Поезд подъехал вплоть к городской стене; выйдя, увязли ногами в белой, зыбучей массе; здесь увидали кучку арабов в бьющихся от бури бурнусах, стадо верблюдов, издали проходящих в ворота, да несколько домиков за пределами города: казарму, гостиницу для приезжих (главным образом англичан) да подобие муниципалитета. То — единственный след цивилизации, сжатой в точку и выброшенной за городскую черту; город без пригорода сел, как наш Кремль, меж четырех толстых стен, отгородивших от немоты пустынь гортанный говор тысячей бьющихся друг о друга бурнусов и синих негритянских плащей, хлынувших в Кайруан от зеленых раздолий Судана; Кайруан глядит в сторону Тимбукту; Европе же он подставляет спину.
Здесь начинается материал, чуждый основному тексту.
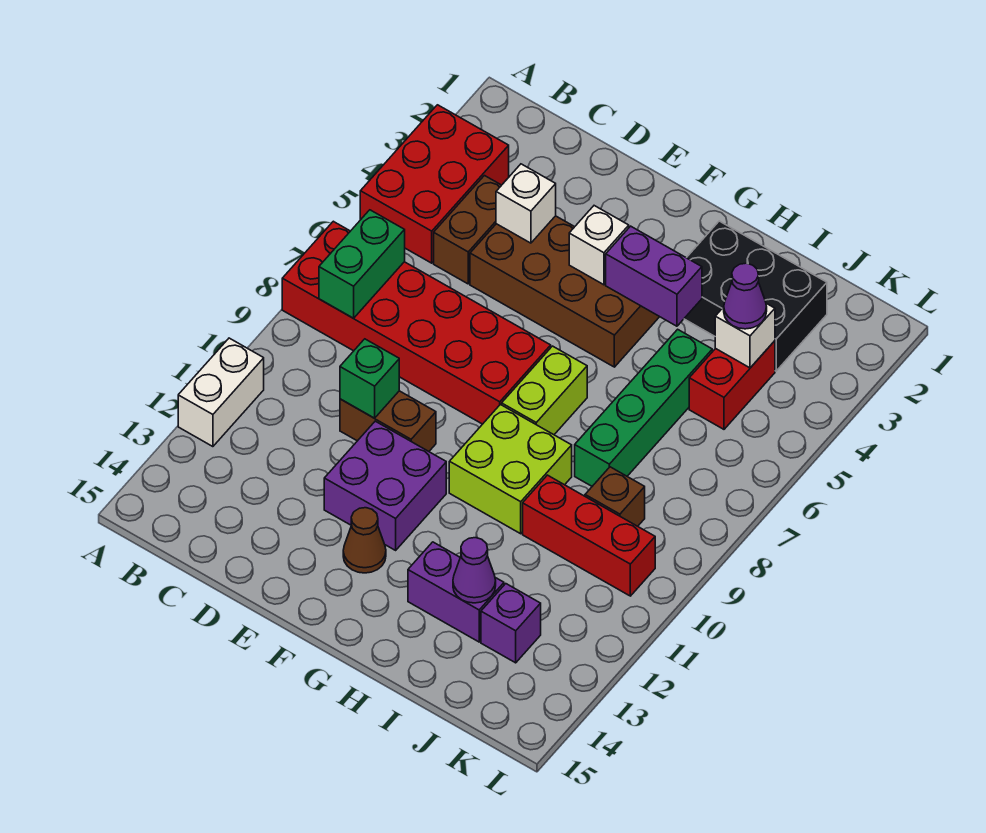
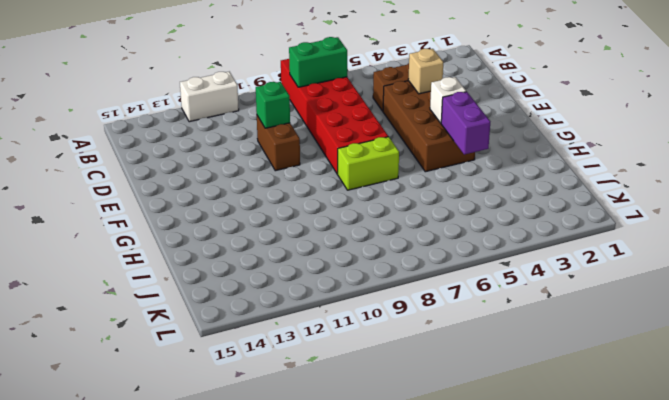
tan brick D4 level 2 -> white brick D4 level 2
none -> red brick A3:B5 level 1
none -> purple brick E11:F12 level 1
none -> brown cone F13 level 1

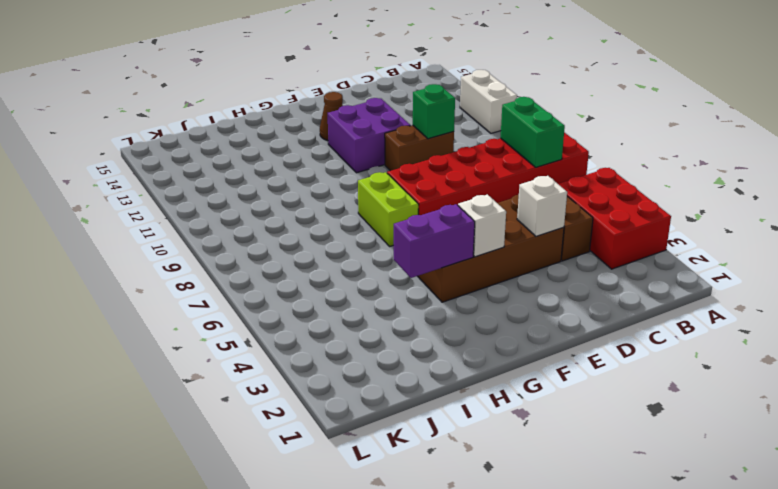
none -> lime brick G9:H10 level 1
none -> black brick H2:J3 level 1
none -> purple brick H13:I13 level 1

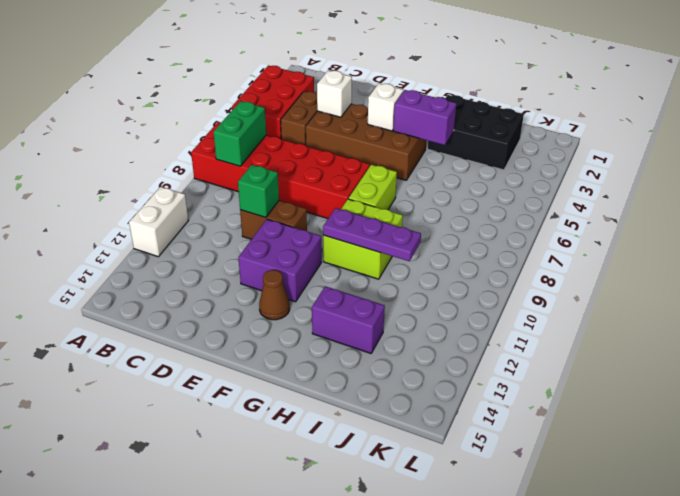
purple plate G10:I10 level 2 -> none
none -> green brick I5:I8 level 1
none -> red brick I10:K10 level 1
none -> red brick J4:J5 level 1

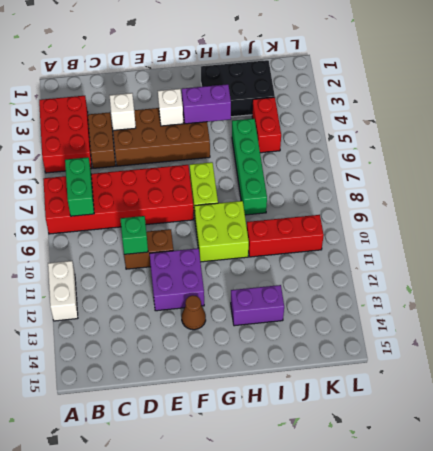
none -> brown brick J9 level 1
none -> purple brick J13 level 1
none -> purple cone I13 level 2

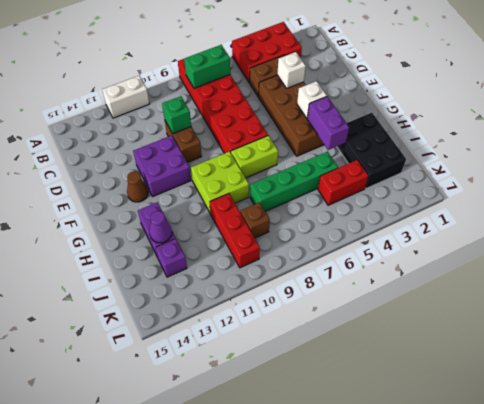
none -> white brick J4 level 2
none -> purple cone J4 level 3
Оказавшись в отеле с десятью посетителями (англичанами), мы испытали чувство, будто несколько часов, отделивших нас от Радеса, развернули нам расстояние, равное расстоянию от земли до… луны.
И «лунный житель» по прозвищу «Мужество», втершись в доверие к нам, оказался с нами; это был араб, проводник; и он нам предлагал не терять времени: дернуть с ним за границы Тунисии; посетив Габес и Гафсу20, здесь запасшись палаткой, верблюдами, ничего-де не стоит нырнуть с ним в пустыню.
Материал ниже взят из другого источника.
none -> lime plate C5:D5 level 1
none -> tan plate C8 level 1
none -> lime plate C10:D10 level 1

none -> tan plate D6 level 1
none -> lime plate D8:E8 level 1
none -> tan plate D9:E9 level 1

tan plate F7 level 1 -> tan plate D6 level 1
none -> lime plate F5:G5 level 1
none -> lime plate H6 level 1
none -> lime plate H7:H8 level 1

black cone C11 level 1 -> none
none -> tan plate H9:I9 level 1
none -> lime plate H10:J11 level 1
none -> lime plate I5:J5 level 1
Тотчас же после обеда, перебежав песчаную площадь, отделявшую от городских ворот, мы с «Мужеством»
Толпа не блистала здесь пестрью гондур21, золотом жилетов и белыми атласами мавританских тюрбанов, напоминающих митры; поразило отсутствие зелени: ни садов, ни аллеек, ни легких бассейнов; грозная белизна на буром песке! Взвизгнет ветер, — и все взлетает под небо: нет города! Только бурое облако, из которого медленно, немо крепнут очерки башен и стен: здесь жизнь жутка!
Пометавшись по уличкам, мы до утра простилися с «Мужеством» и замкнулись в своей комнатушке, прислушиваясь к шакальему плачу ветров; в окна глядели зубчатые стены и башни, которые стали розовые на багровой заре; на стене, под узорчатым бастионом появились женщины в черном, неся на плечах кувшины; они шли — из сумерок: в сумерки.
Изо всех городских ворот Кайруана — открывается бледная сушь горбатосклоиных песков, прочерченных ветром: безнадежность, робость и страх! Пески полны блохами, скорпионами и ядовитыми кобрами; ни кустика, ни травинки! После дождей пробивается всюду зеленый покров; дождей не было уже три года; и — зелень сгинула; и над корнями злаков — бугры, брошенные Сахарой, которая крадется отовсюду, перегрызая связи со всем тебе знакомым и милым; Сахара ухает бытами тебе незнаемой жизни.
Через день или два мы с «Мужеством» посетили орошаемый участок пустыни и утонули в розовом дыме персиковых и миндальных цветов; куполки Марабу [Марабу — наименование юродивых-святых, в честь которых мусульмане воздвигают каменные усыпальницы, увенчанные куполами, с изощренными резными дверями] кое-где пропузатились из-за склонов; запомнилась мне одна усыпальница Марабу, покрытая жутким орнаментом из переплетенных черных пантер.
В Кайруане столетиями формировалися школы дервишей; проходившие их получали звание «ассауйи», более почетное, нежели звание «дервиша»; кроме умения поедать пауков, наносить себе раны, вертеться в экстазе и заклинать змей, «ассауйи»-де научились и высшим дарам; Кайруан переполнен фокусниками, гадателями, заклинателями и прочими шарлатанами; начитавшись книг о мусульманском иогизме, я попросил «Мужество» познакомить нас с дервишем-ассауйей.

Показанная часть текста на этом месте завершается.